___ Supplied text ___

Exercise of Zero Cost Warrants
An Amryt institutional investor has exercised subscription rights relating to 8,966,520 zero cost warrants (the “Warrants”). These Warrants were issued in September 2019 as part of the Company’s acquisition of Aegerion. Certain institutional investors elected to receive Warrants to subscribe for new ordinary shares of £0.06 each in Amryt (“Ordinary Shares”), in place of the same number of Ordinary Shares, as consideration for the Company’s acquisition of Aegerion and their equity investments in the Company in September 2019. Each warrant entitles the holder to subscribe for one Ordinary Share for no additional consideration. In order to satisfy the exercise of the Warrants, the Company will transfer 4,208,314 Ordinary Shares out of treasury and will issue 4,758,206 new Ordinary Shares to the institutional investor. Amryt has applied for these 4,758,206 new Ordinary Shares to be admitted to trading on AIM (the “Warrant Share Admission”) and it is expected that Warrant Share Admission will become effective, and that dealings will commence at 8.00 a.m. BST on or around August 11, 2021.
Issued Share Capital and Total Voting Rights
Following the issue of the Consideration Shares but before the Warrant Share Admission, the issued share capital of the Company will comprise 311,326,976 Ordinary Shares (equivalent to 62,265,395 ADSs) and the Company will hold 4,208,314 Ordinary Shares in treasury. During this period, the total number of voting rights in the Company will be 307,118,662 and during this period this figure may be used by shareholders as the denominator for the calculation by which they will determine if they are required to notify their interest in, or a change to their interest in, Amryt under the FCA’s Disclosure Guidance and Transparency Rules.

___ Information provided ___

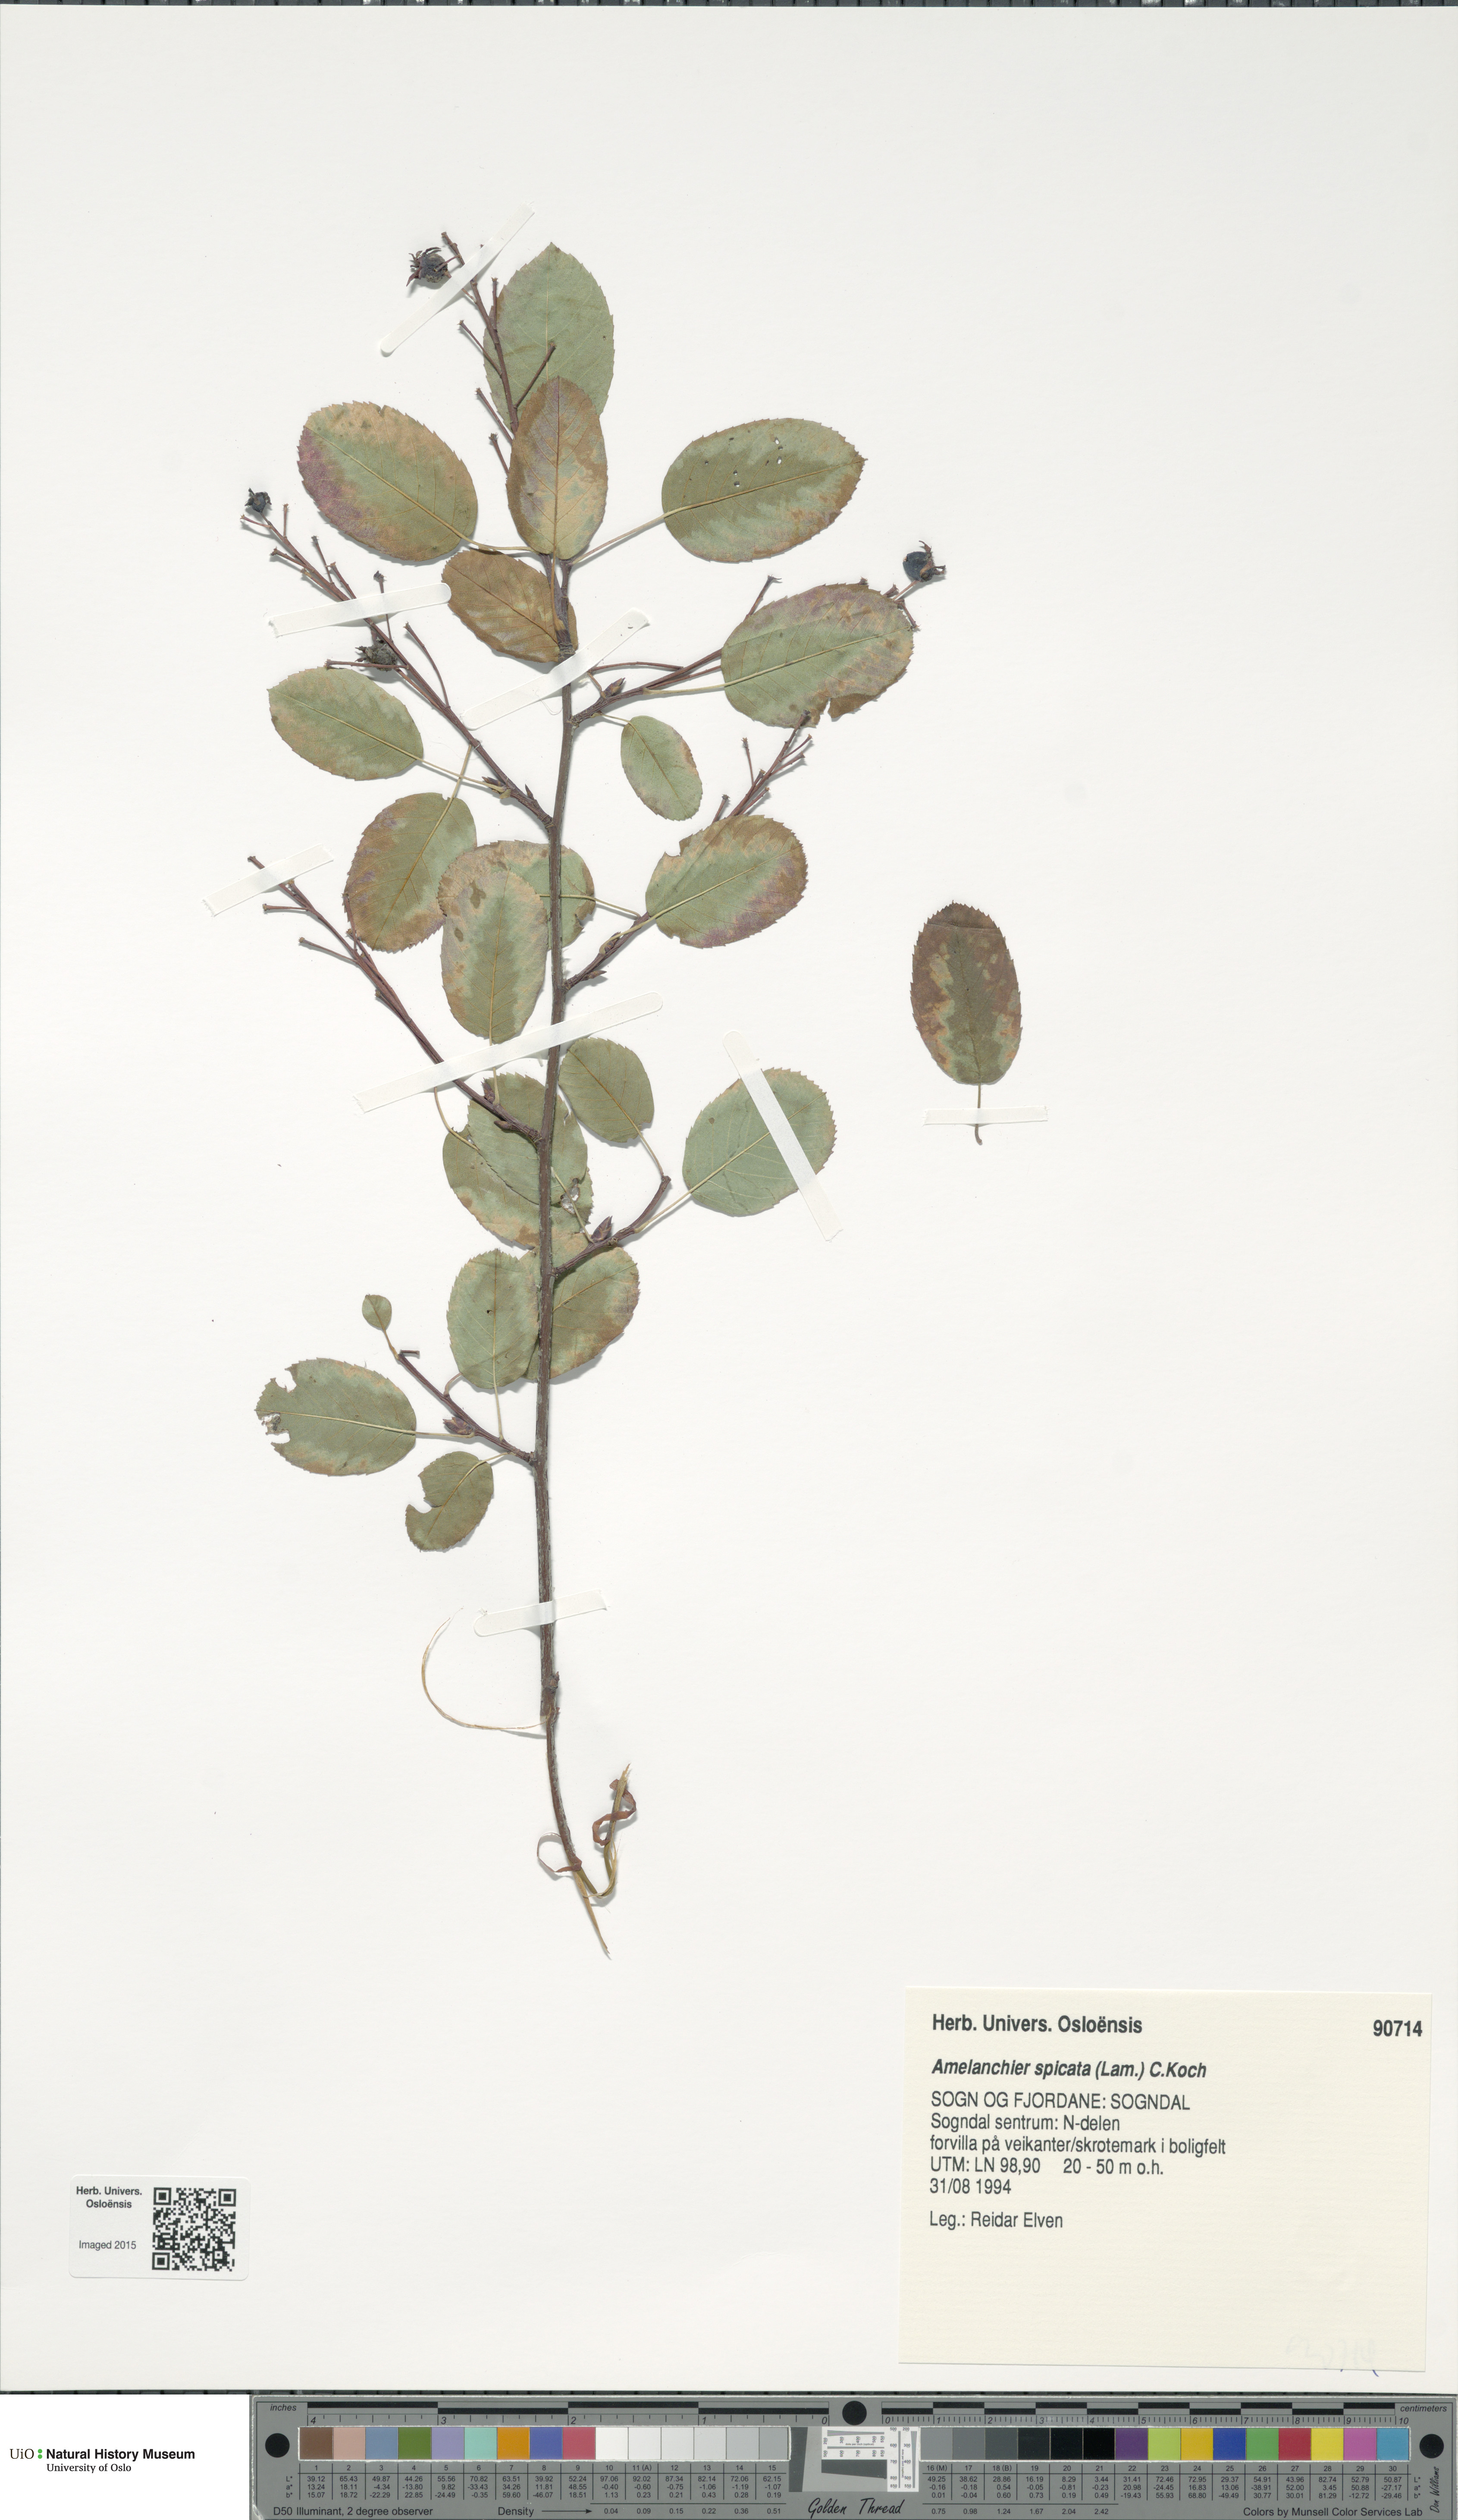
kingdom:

___

What the task asks
Name each term that the Amryt warrant text defines inside parentheses and quotation marks.

Task answer
Warrants
Ordinary Shares
Warrant Share Admission